Records drawn from a dataset:
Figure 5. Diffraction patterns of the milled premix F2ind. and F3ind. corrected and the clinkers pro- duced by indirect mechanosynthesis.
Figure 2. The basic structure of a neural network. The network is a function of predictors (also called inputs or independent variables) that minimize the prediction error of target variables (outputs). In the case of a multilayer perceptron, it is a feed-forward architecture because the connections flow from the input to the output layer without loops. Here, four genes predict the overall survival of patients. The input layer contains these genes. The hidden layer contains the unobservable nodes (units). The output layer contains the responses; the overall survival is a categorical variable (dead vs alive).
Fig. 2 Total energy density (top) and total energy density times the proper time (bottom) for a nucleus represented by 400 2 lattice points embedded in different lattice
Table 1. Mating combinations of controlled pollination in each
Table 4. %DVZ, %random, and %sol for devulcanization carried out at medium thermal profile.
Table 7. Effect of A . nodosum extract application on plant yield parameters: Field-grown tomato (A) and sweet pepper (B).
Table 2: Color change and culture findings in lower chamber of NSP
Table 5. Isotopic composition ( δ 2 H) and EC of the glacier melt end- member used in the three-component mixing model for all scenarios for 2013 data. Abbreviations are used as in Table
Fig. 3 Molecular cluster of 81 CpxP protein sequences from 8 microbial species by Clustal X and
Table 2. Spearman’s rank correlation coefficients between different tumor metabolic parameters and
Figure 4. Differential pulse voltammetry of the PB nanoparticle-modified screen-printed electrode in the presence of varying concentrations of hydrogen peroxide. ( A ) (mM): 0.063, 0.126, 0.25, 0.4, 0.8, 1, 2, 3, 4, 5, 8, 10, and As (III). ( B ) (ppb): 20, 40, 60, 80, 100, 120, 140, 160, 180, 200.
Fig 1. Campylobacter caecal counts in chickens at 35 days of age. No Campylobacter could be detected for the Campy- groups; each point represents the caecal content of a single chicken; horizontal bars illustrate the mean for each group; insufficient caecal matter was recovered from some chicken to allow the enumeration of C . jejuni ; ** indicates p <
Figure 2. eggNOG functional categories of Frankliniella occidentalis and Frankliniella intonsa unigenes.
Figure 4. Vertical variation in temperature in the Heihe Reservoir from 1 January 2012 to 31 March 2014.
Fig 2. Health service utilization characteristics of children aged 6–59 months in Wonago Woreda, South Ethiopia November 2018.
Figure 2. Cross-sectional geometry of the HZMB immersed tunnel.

Task instructions: Once you have read the records above, write them all out exactly.

Answer space:
Figure 5. Diffraction patterns of the milled premix F2ind. and F3ind. corrected and the clinkers pro- duced by indirect mechanosynthesis.
Figure 2. The basic structure of a neural network. The network is a function of predictors (also called inputs or independent variables) that minimize the prediction error of target variables (outputs). In the case of a multilayer perceptron, it is a feed-forward architecture because the connections flow from the input to the output layer without loops. Here, four genes predict the overall survival of patients. The input layer contains these genes. The hidden layer contains the unobservable nodes (units). The output layer contains the responses; the overall survival is a categorical variable (dead vs alive).
Fig. 2 Total energy density (top) and total energy density times the proper time (bottom) for a nucleus represented by 400 2 lattice points embedded in different lattice
Table 1. Mating combinations of controlled pollination in each
Table 4. %DVZ, %random, and %sol for devulcanization carried out at medium thermal profile.
Table 7. Effect of A . nodosum extract application on plant yield parameters: Field-grown tomato (A) and sweet pepper (B).
Table 2: Color change and culture findings in lower chamber of NSP
Table 5. Isotopic composition ( δ 2 H) and EC of the glacier melt end- member used in the three-component mixing model for all scenarios for 2013 data. Abbreviations are used as in Table
Fig. 3 Molecular cluster of 81 CpxP protein sequences from 8 microbial species by Clustal X and
Table 2. Spearman’s rank correlation coefficients between different tumor metabolic parameters and
Figure 4. Differential pulse voltammetry of the PB nanoparticle-modified screen-printed electrode in the presence of varying concentrations of hydrogen peroxide. ( A ) (mM): 0.063, 0.126, 0.25, 0.4, 0.8, 1, 2, 3, 4, 5, 8, 10, and As (III). ( B ) (ppb): 20, 40, 60, 80, 100, 120, 140, 160, 180, 200.
Fig 1. Campylobacter caecal counts in chickens at 35 days of age. No Campylobacter could be detected for the Campy- groups; each point represents the caecal content of a single chicken; horizontal bars illustrate the mean for each group; insufficient caecal matter was recovered from some chicken to allow the enumeration of C . jejuni ; ** indicates p <
Figure 2. eggNOG functional categories of Frankliniella occidentalis and Frankliniella intonsa unigenes.
Figure 4. Vertical variation in temperature in the Heihe Reservoir from 1 January 2012 to 31 March 2014.
Fig 2. Health service utilization characteristics of children aged 6–59 months in Wonago Woreda, South Ethiopia November 2018.
Figure 2. Cross-sectional geometry of the HZMB immersed tunnel.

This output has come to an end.